* PROBLEM *
Every record, apart from its pictures, should be repeated exactly.

* LISTED RECORDS *
.....
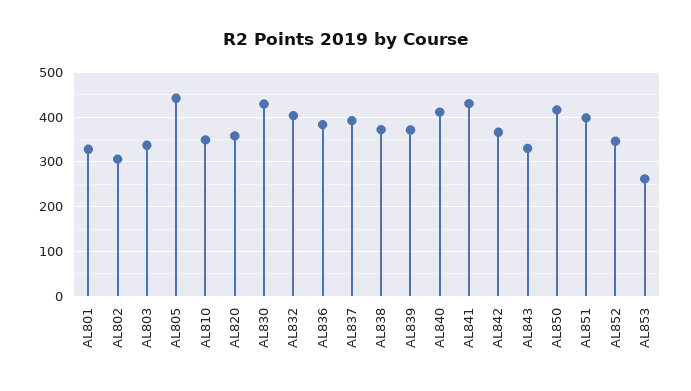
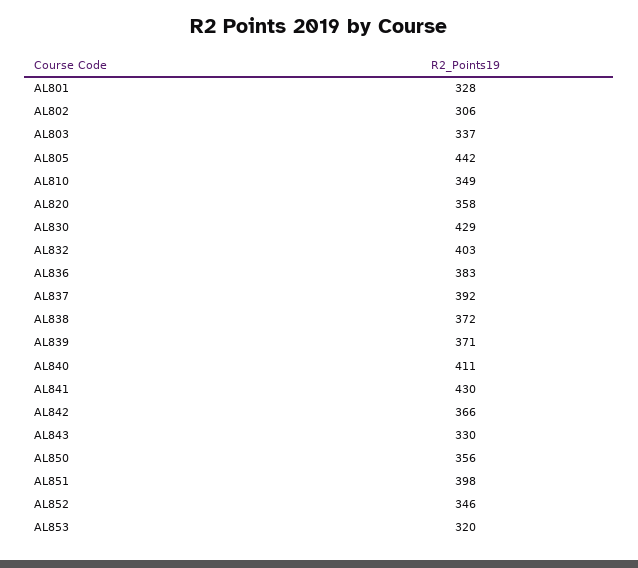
  {
    "AL801": 328,
    "AL802": 306,
    "AL803": 337,
    "AL805": 442,
    "AL810": 349,
    "AL820": 358,
    "AL830": 429,
    "AL832": 403,
    "AL836": 383,
    "AL837": 392,
    "AL838": 372,
    "AL839": 371,
    "AL840": 411,
    "AL841": 430,
    "AL842": 366,
    "AL843": 330,
-   "AL850": 420,
+   "AL850": 356,
    "AL851": 398,
    "AL852": 346,
-   "AL853": 260
+   "AL853": 320
  }

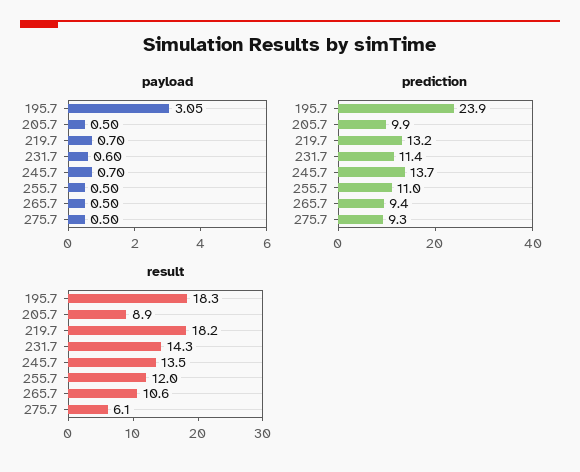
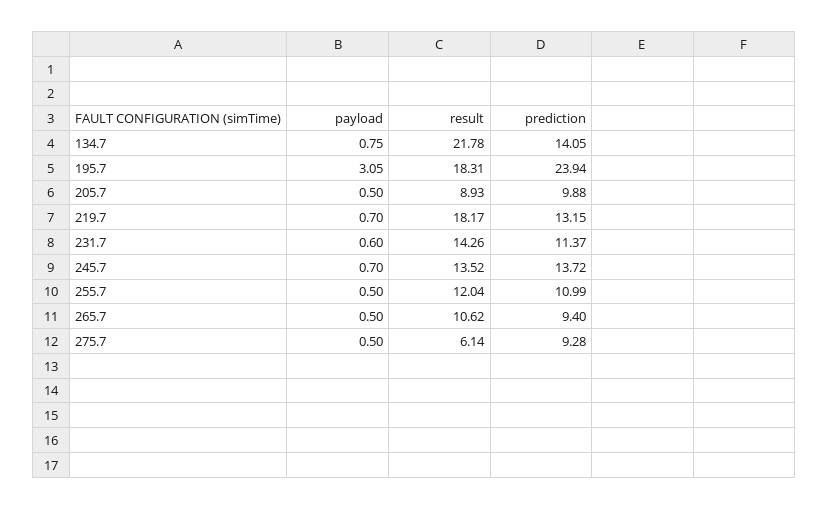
  {
    "payload": {
      "195.7": 3.05,
      "205.7": 0.5,
      "219.7": 0.7,
      "231.7": 0.6,
      "245.7": 0.7,
      "255.7": 0.5,
      "265.7": 0.5,
-     "275.7": 0.5
+     "275.7": 0.5,
+     "134.7": 0.75
    },
    "prediction": {
      "195.7": 23.94,
      "205.7": 9.88,
      "219.7": 13.15,
      "231.7": 11.37,
      "245.7": 13.72,
      "255.7": 10.99,
      "265.7": 9.4,
-     "275.7": 9.28
+     "275.7": 9.28,
+     "134.7": 14.05
    },
    "result": {
      "195.7": 18.31,
      "205.7": 8.93,
      "219.7": 18.17,
      "231.7": 14.26,
      "245.7": 13.52,
      "255.7": 12.04,
      "265.7": 10.62,
-     "275.7": 6.14
+     "275.7": 6.14,
+     "134.7": 21.78
    }
  }

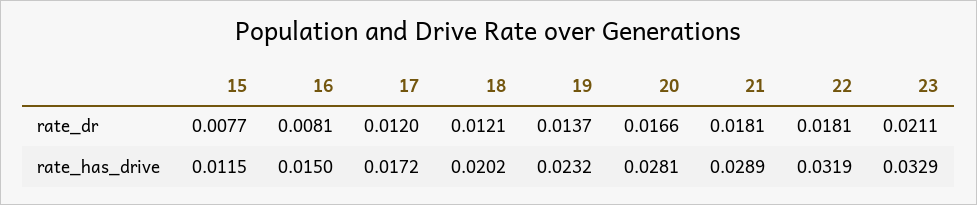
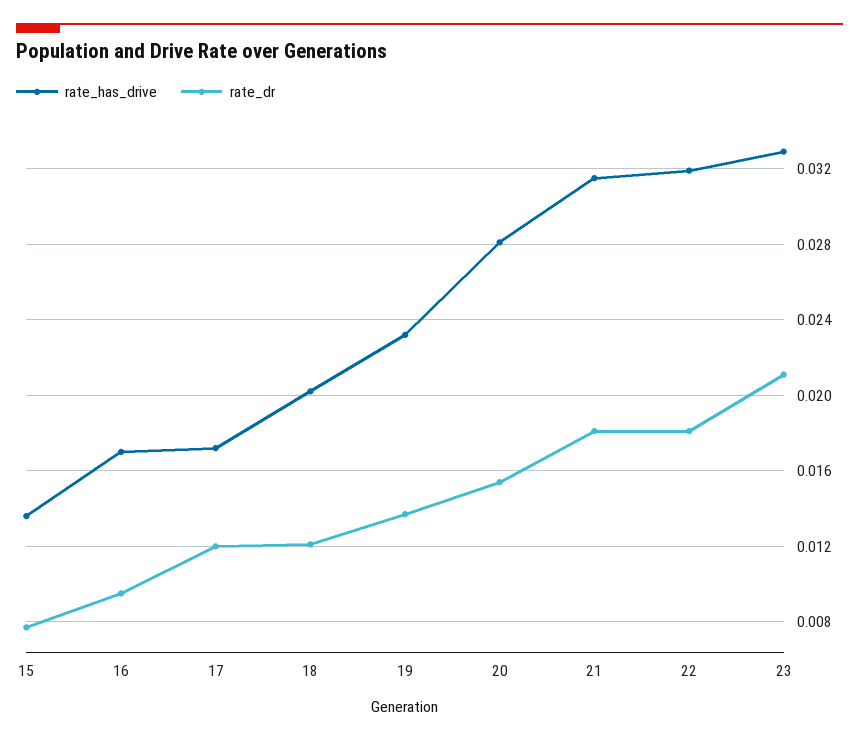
  {
    "rate_dr": {
      "15": 0.0077,
-     "16": 0.0081,
+     "16": 0.0095,
      "17": 0.012,
      "18": 0.0121,
      "19": 0.0137,
-     "20": 0.0166,
+     "20": 0.0155,
      "21": 0.0181,
      "22": 0.0181,
      "23": 0.0211
    },
    "rate_has_drive": {
-     "15": 0.0115,
+     "15": 0.0135,
-     "16": 0.015,
+     "16": 0.017,
      "17": 0.0172,
      "18": 0.0202,
      "19": 0.0232,
      "20": 0.0281,
-     "21": 0.0289,
+     "21": 0.0315,
      "22": 0.0319,
      "23": 0.0329
    }
  }

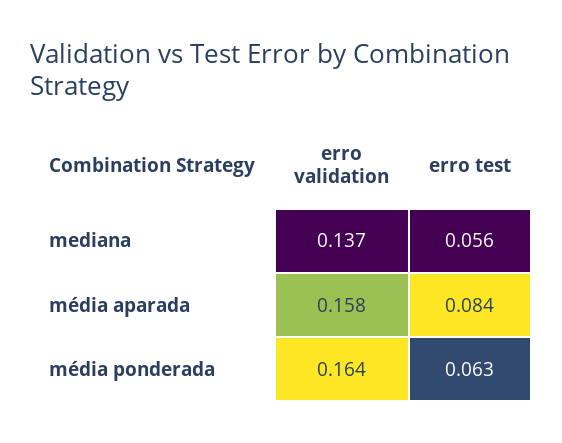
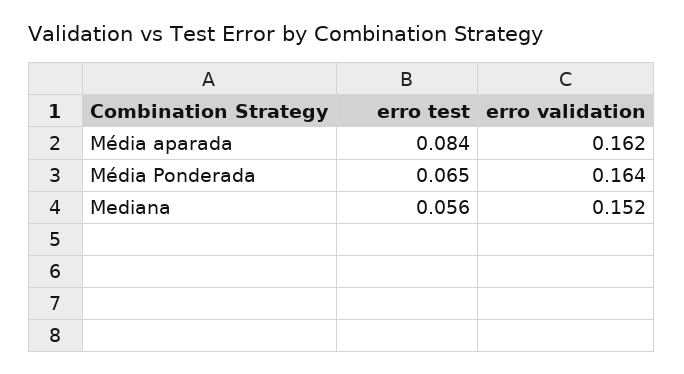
  {
    "erro validation": {
-     "mediana": 0.137,
+     "mediana": 0.152,
-     "média aparada": 0.158,
+     "média aparada": 0.162,
      "média ponderada": 0.164
    },
    "erro test": {
      "mediana": 0.056,
      "média aparada": 0.084,
-     "média ponderada": 0.063
+     "média ponderada": 0.065
    }
  }

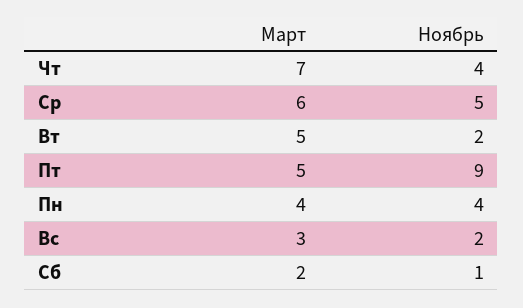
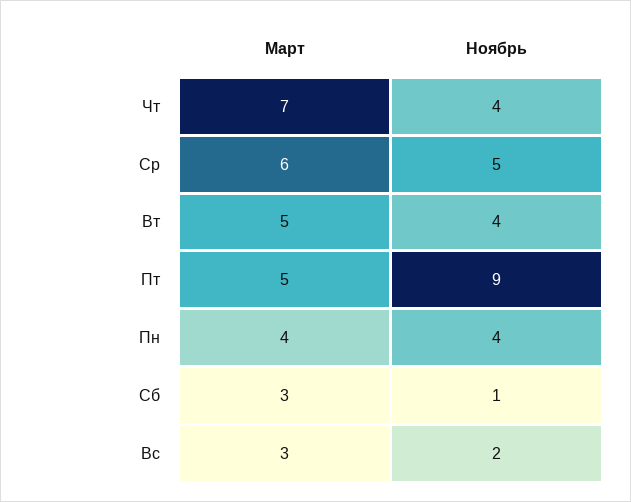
  {
    "Март": {
      "Чт": 7,
      "Ср": 6,
      "Вт": 5,
      "Пт": 5,
      "Пн": 4,
      "Вс": 3,
-     "Сб": 2
+     "Сб": 3
    },
    "Ноябрь": {
      "Чт": 4,
      "Ср": 5,
-     "Вт": 2,
+     "Вт": 4,
      "Пт": 9,
      "Пн": 4,
      "Вс": 2,
      "Сб": 1
    }
  }

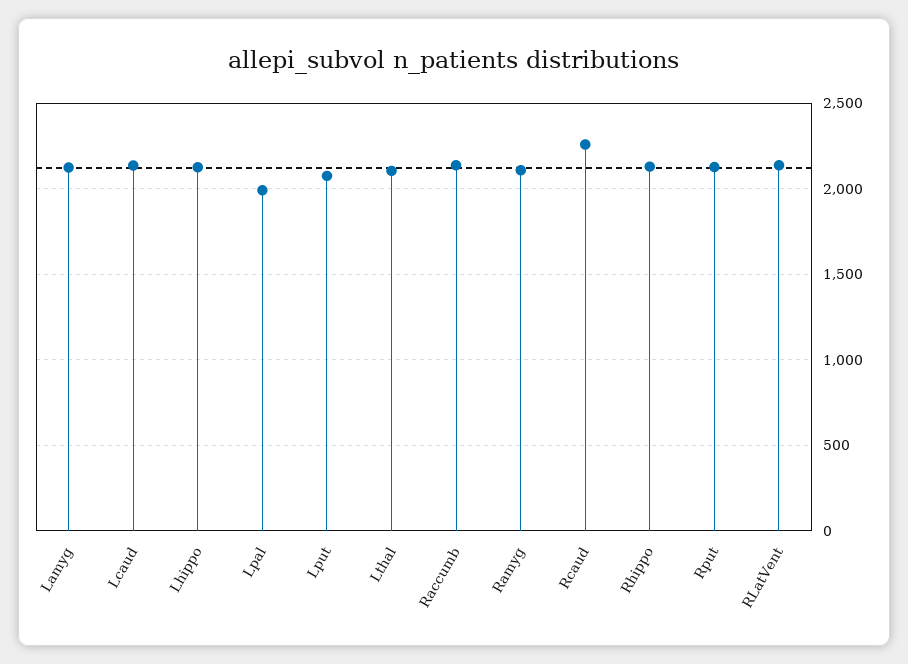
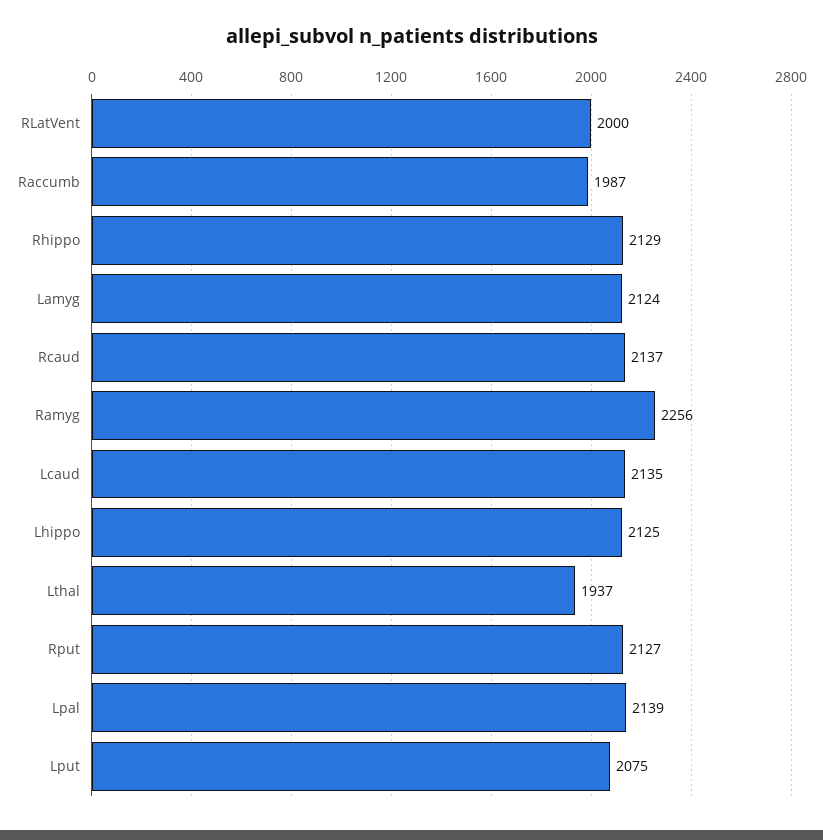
  {
    "Lamyg": 2124,
    "Lcaud": 2135,
    "Lhippo": 2125,
-   "Lpal": 2000,
+   "Lpal": 2139,
    "Lput": 2075,
-   "Lthal": 2100,
+   "Lthal": 1937,
-   "Raccumb": 2150,
+   "Raccumb": 1987,
-   "Ramyg": 2100,
+   "Ramyg": 2256,
-   "Rcaud": 2250,
+   "Rcaud": 2137,
    "Rhippo": 2129,
    "Rput": 2127,
-   "RLatVent": 2150
+   "RLatVent": 2000
  }

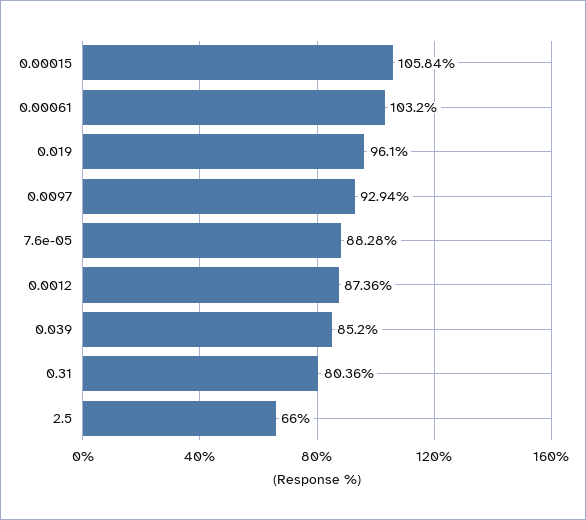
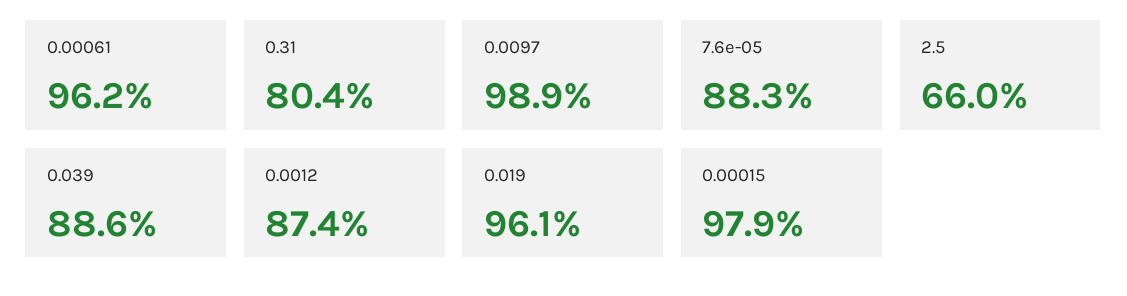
  {
-   "0.00015": 105.84,
+   "0.00015": 97.9,
-   "0.00061": 103.2,
+   "0.00061": 96.2,
    "0.019": 96.1,
-   "0.0097": 92.94,
+   "0.0097": 98.9,
    "7.6e-05": 88.28,
    "0.0012": 87.36,
-   "0.039": 85.2,
+   "0.039": 88.6,
    "0.31": 80.36,
    "2.5": 66
  }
.....
* FINISHED EXERCISE *
  {
    "AL801": 328,
    "AL802": 306,
    "AL803": 337,
    "AL805": 442,
    "AL810": 349,
    "AL820": 358,
    "AL830": 429,
    "AL832": 403,
    "AL836": 383,
    "AL837": 392,
    "AL838": 372,
    "AL839": 371,
    "AL840": 411,
    "AL841": 430,
    "AL842": 366,
    "AL843": 330,
-   "AL850": 420,
+   "AL850": 356,
    "AL851": 398,
    "AL852": 346,
-   "AL853": 260
+   "AL853": 320
  }

  {
    "payload": {
      "195.7": 3.05,
      "205.7": 0.5,
      "219.7": 0.7,
      "231.7": 0.6,
      "245.7": 0.7,
      "255.7": 0.5,
      "265.7": 0.5,
-     "275.7": 0.5
+     "275.7": 0.5,
+     "134.7": 0.75
    },
    "prediction": {
      "195.7": 23.94,
      "205.7": 9.88,
      "219.7": 13.15,
      "231.7": 11.37,
      "245.7": 13.72,
      "255.7": 10.99,
      "265.7": 9.4,
-     "275.7": 9.28
+     "275.7": 9.28,
+     "134.7": 14.05
    },
    "result": {
      "195.7": 18.31,
      "205.7": 8.93,
      "219.7": 18.17,
      "231.7": 14.26,
      "245.7": 13.52,
      "255.7": 12.04,
      "265.7": 10.62,
-     "275.7": 6.14
+     "275.7": 6.14,
+     "134.7": 21.78
    }
  }

  {
    "rate_dr": {
      "15": 0.0077,
-     "16": 0.0081,
+     "16": 0.0095,
      "17": 0.012,
      "18": 0.0121,
      "19": 0.0137,
-     "20": 0.0166,
+     "20": 0.0155,
      "21": 0.0181,
      "22": 0.0181,
      "23": 0.0211
    },
    "rate_has_drive": {
-     "15": 0.0115,
+     "15": 0.0135,
-     "16": 0.015,
+     "16": 0.017,
      "17": 0.0172,
      "18": 0.0202,
      "19": 0.0232,
      "20": 0.0281,
-     "21": 0.0289,
+     "21": 0.0315,
      "22": 0.0319,
      "23": 0.0329
    }
  }

  {
    "erro validation": {
-     "mediana": 0.137,
+     "mediana": 0.152,
-     "média aparada": 0.158,
+     "média aparada": 0.162,
      "média ponderada": 0.164
    },
    "erro test": {
      "mediana": 0.056,
      "média aparada": 0.084,
-     "média ponderada": 0.063
+     "média ponderada": 0.065
    }
  }

  {
    "Март": {
      "Чт": 7,
      "Ср": 6,
      "Вт": 5,
      "Пт": 5,
      "Пн": 4,
      "Вс": 3,
-     "Сб": 2
+     "Сб": 3
    },
    "Ноябрь": {
      "Чт": 4,
      "Ср": 5,
-     "Вт": 2,
+     "Вт": 4,
      "Пт": 9,
      "Пн": 4,
      "Вс": 2,
      "Сб": 1
    }
  }

  {
    "Lamyg": 2124,
    "Lcaud": 2135,
    "Lhippo": 2125,
-   "Lpal": 2000,
+   "Lpal": 2139,
    "Lput": 2075,
-   "Lthal": 2100,
+   "Lthal": 1937,
-   "Raccumb": 2150,
+   "Raccumb": 1987,
-   "Ramyg": 2100,
+   "Ramyg": 2256,
-   "Rcaud": 2250,
+   "Rcaud": 2137,
    "Rhippo": 2129,
    "Rput": 2127,
-   "RLatVent": 2150
+   "RLatVent": 2000
  }

  {
-   "0.00015": 105.84,
+   "0.00015": 97.9,
-   "0.00061": 103.2,
+   "0.00061": 96.2,
    "0.019": 96.1,
-   "0.0097": 92.94,
+   "0.0097": 98.9,
    "7.6e-05": 88.28,
    "0.0012": 87.36,
-   "0.039": 85.2,
+   "0.039": 88.6,
    "0.31": 80.36,
    "2.5": 66
  }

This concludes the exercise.